Where did the mould on my sofa cushions come from, and how can I be sure it won't come back?

I recently started sneezing and getting itchy eyes. After some investigating, we found that the front edge of the sofa cushions contained mould *under* the covers. I'm really not sure how this could have happened - there is no mould anywhere else. The covers themselves were fine.

We've thrown away the sofa cushions and ordered new ones, but kept the covers since they cannot be replaced. The covers are at the dry cleaners since they cannot be washed ("do not wash" is written on the tag).

Will the chemicals used for dry cleaning the covers stop it coming back?
If not, I have read about borax - should I put the covers in that, or does that go against the "do not wash" rule? Will it discolour the covers or make it smell bad?
posted by anonymous to Home & Garden (3 answers total) 1 user marked this as a favorite
 
So mold = moisture. You should try to find the source of that moisture and prevent it from happening again.

I could see a drink getting spilled on the couch and it never fully drying. Then mold found a cozy dark warm space between the cover and the cushion and voilĂ . If that happens again, Lysol spray is pretty good at killing mold in upholstery. As is lots of sunlight, an occasional steam cleaning, good air circulation, etc.

What are the covers made of? If they're are poly/plastic that might be another reason moisture stuck around long enough for mold to set in.
posted by fontophilic at 9:15 AM on November 8, 2010


I'm really not sure how this could have happened - there is no mould anywhere else. The covers themselves were fine.

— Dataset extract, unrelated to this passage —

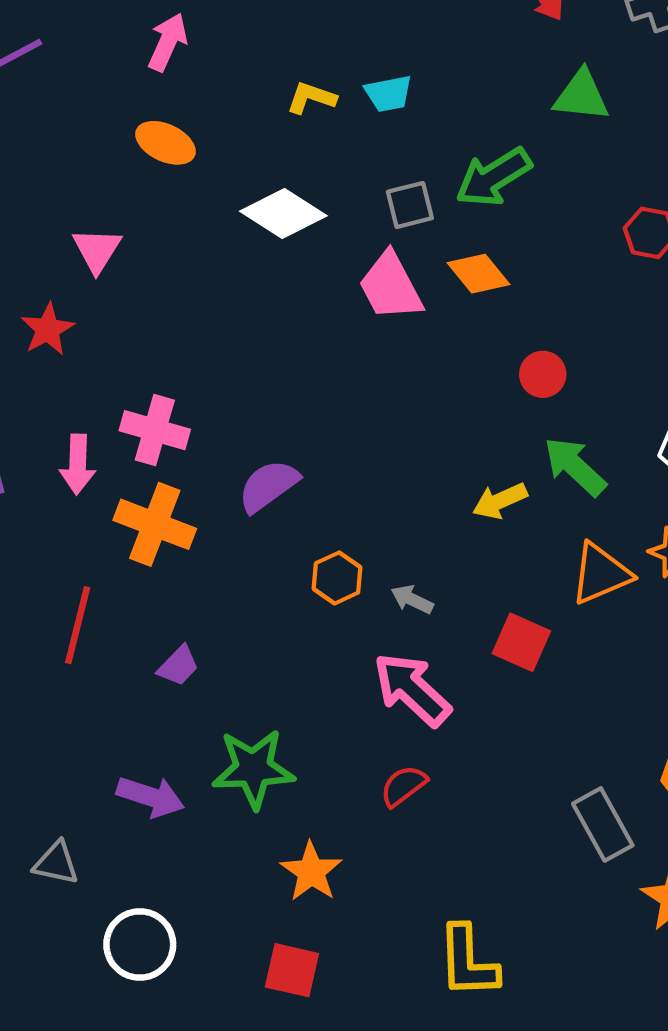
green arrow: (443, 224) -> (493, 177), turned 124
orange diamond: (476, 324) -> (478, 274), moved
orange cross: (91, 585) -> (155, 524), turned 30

Something spilt on the sofa? Theoretically if it got wet enough and the covers are not "breathable" enough, the inside could have stayed damp while the outside seemed dry.
posted by EndsOfInvention at 9:15 AM on November 8, 2010


If you live in a damp climate, sometimes that's enough. I recently moved my couch, only to find that black mildew had grown on the wall behind it. The couch wasn't directly against the wall, but close enough that a stagnant air pocket formed and trapped enough dampness to foster mildew.